9th Reeve of North York
- In office 1 January 1959 – 31 December 1964
- Preceded by: Vernon Singer
- Succeeded by: James Service

Personal details
- Born: August 26, 1917 Toronto, Ontario
- Died: October 3, 2009 (aged 92)
- Spouse: Eula
- Children: 4
- Occupation: Businessman

= Norman C. Goodhead =

Canadian politician

Norman Goodhead (August 26, 1917 — October 3, 2009) was Reeve of the Township of North York, Ontario from 1959 to 1964 and was twice a leading candidate to be Chairman of Metropolitan Toronto.

==Early life==
Goodhead was born in the neighbourhood of Cabbagetown in Toronto, which was at the time considered a slum.

==Reeve==
He was first elected to North York town council in 1956. Elected reeve in the December 1958 municipal election, he was a pro-development politician who led the municipality at a time when its population and infrastructure were booming. In the election, he campaigned for the creation of a Board of Control and for increased representation of North York on Metro Toronto Council, as the township had grown to a population of over 200,000.

As reeve, Goodhead opposed illegal basement apartments and other attempts by homeowners to subdivide and rent out houses to multiple tenants. His efforts led to the eviction of 50 families in one month of 1959, declaring he was prepared to evict 1,000 more. His actions were criticised by Reeve Albert Campbell of Scarborough, who said "imagine talking about sending township officials into private homes and padlocking them, then ordering workment to ripo out plumbing and the like."

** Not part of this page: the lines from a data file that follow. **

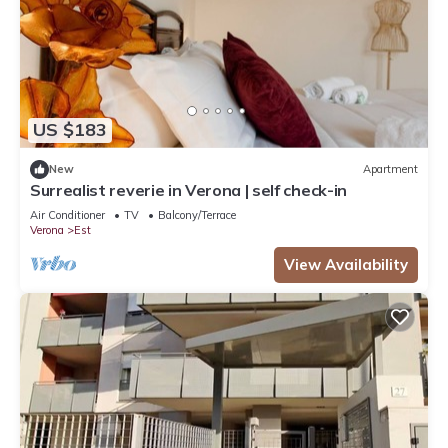
US $183
New
Apartment
Surrealist reverie in Verona | self check-in
Air Conditioner
TV
Balcony/Terrace
Verona
Est
View Availability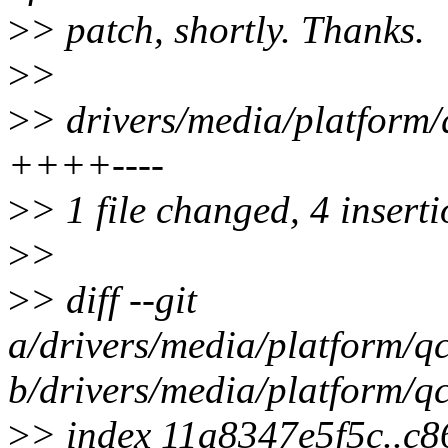
>
> patch, shortly. Thanks.
>
>
>
> drivers/media/platform/
++++----
>
> 1 file changed, 4 inserti
>
>
>
> diff --git
a/drivers/media/platform/q
b/drivers/media/platform/q
>
> index 11a8347e5f5c..c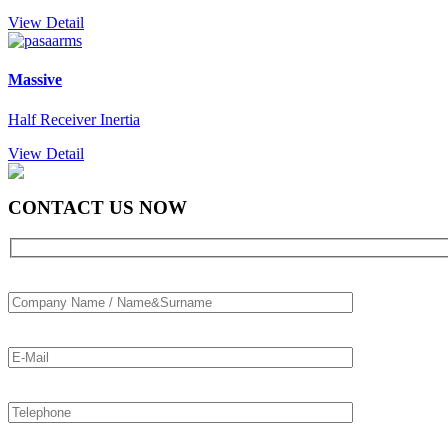
View Detail
Massive
Half Receiver Inertia
View Detail
CONTACT US NOW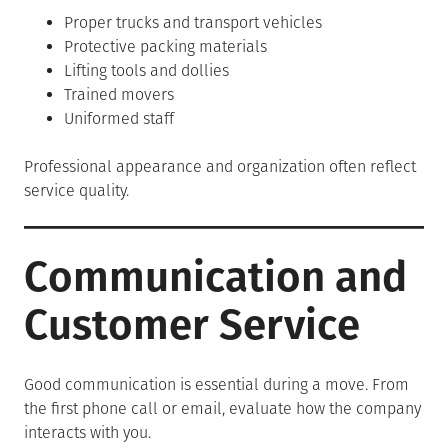
Proper trucks and transport vehicles
Protective packing materials
Lifting tools and dollies
Trained movers
Uniformed staff
Professional appearance and organization often reflect
service quality.
Communication and
Customer Service
Good communication is essential during a move. From
the first phone call or email, evaluate how the company
interacts with you.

He criticised the construction of the Gardiner Expressway, declaring that "the Gardiner Expressway will someday be a monument to stupidity."

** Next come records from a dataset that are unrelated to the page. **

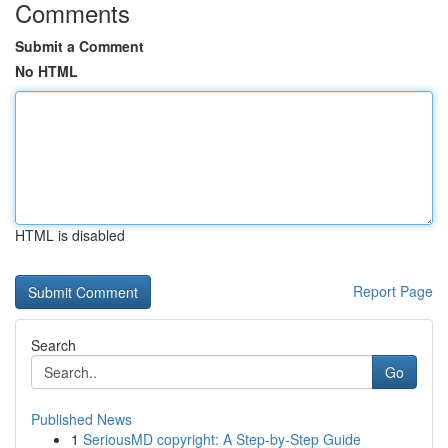
Comments
Submit a Comment
No HTML
HTML is disabled
Report Page
Search
Go
Published News
1
SeriousMD copyright: A Step-by-Step Guide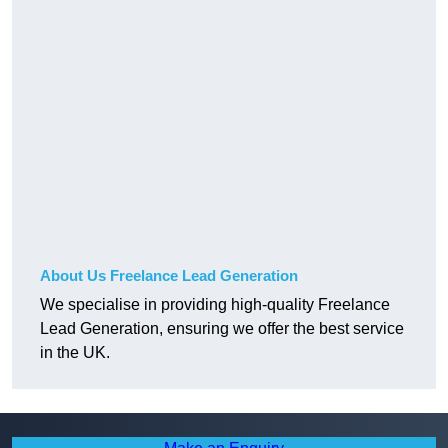
About Us Freelance Lead Generation
We specialise in providing high-quality Freelance
Lead Generation, ensuring we offer the best service
in the UK.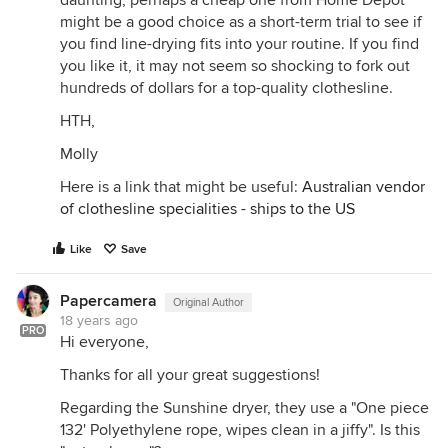
daunting, perhaps a cheap one from Home Depot
might be a good choice as a short-term trial to see if
you find line-drying fits into your routine. If you find
you like it, it may not seem so shocking to fork out
hundreds of dollars for a top-quality clothesline.
HTH,
Molly
Here is a link that might be useful:
Australian vendor
of clothesline specialities - ships to the US
Like
Save
Papercamera
Original Author
18 years ago
PRO
Hi everyone,
Thanks for all your great suggestions!
Regarding the Sunshine dryer, they use a "One piece
132' Polyethylene rope, wipes clean in a jiffy". Is this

==First Metro Chairman candidacy==
Goodhead stood for the position of Metro Chairman in 1962, losing to Toronto Controller William R. Allen, who won 14 votes to Goodhead's 10; the position of Metro Chairman was elected by members of Metropolitan Toronto Council.

==Defeat as Reeve==
He was defeated in his attempt to win a fourth term as reeve by James Service in the 1964 municipal election. Service, who was campaigning as a reformer, unseated Goodhead after unsuccessfully running against him in 1962 on the issue of amalgamating North York and the other Metro municipalities into a single City of Toronto, which Goodhead opposed. By the 1964 election, Goodhead was accused of engaging in "domineering tactics", "irrationality" and an "authoritarian approach" to issues by the Globe and Mail. The campaign also saw Service accuse Goodhead of being in a financial conflict of interest between his role as reeve and his role as an official in a garbage disposal company. Goodhead denied the charge.

==Business career==
After leaving politics, he became a millionaire as president of Disposal Services Ltd., which was purchased from him by a US firm, Waste Management Inc, in 1972 for $12.5 million, and. He was also president of Superior Sand and Gravel, which owned two landfill sites, one in Scarborough and the other in Maple, Ontario The Maple landfill was the largest in Canada.

==Second campaign for Metro Chairman==
Goodhead came out of retirement to run for Metro Chairman again in 1969, after Allen retired. Though he led on the first ballot, he was defeated on the third ballot by Scarborough Mayor Albert Campbell by 21 votes to 11. His protégé, Paul Godfrey, would be elected Metro Chairman in 1975.

==Legacy==
Following Goodhead's death, Godfrey, whose mother had managed Goodhead's campaigns, called him "one of the original people that got North York out of the short-pants era to becoming a full-fledged municipality," and "a political dynamo" who would often clash with then-Metro Chairman Fred Gardiner.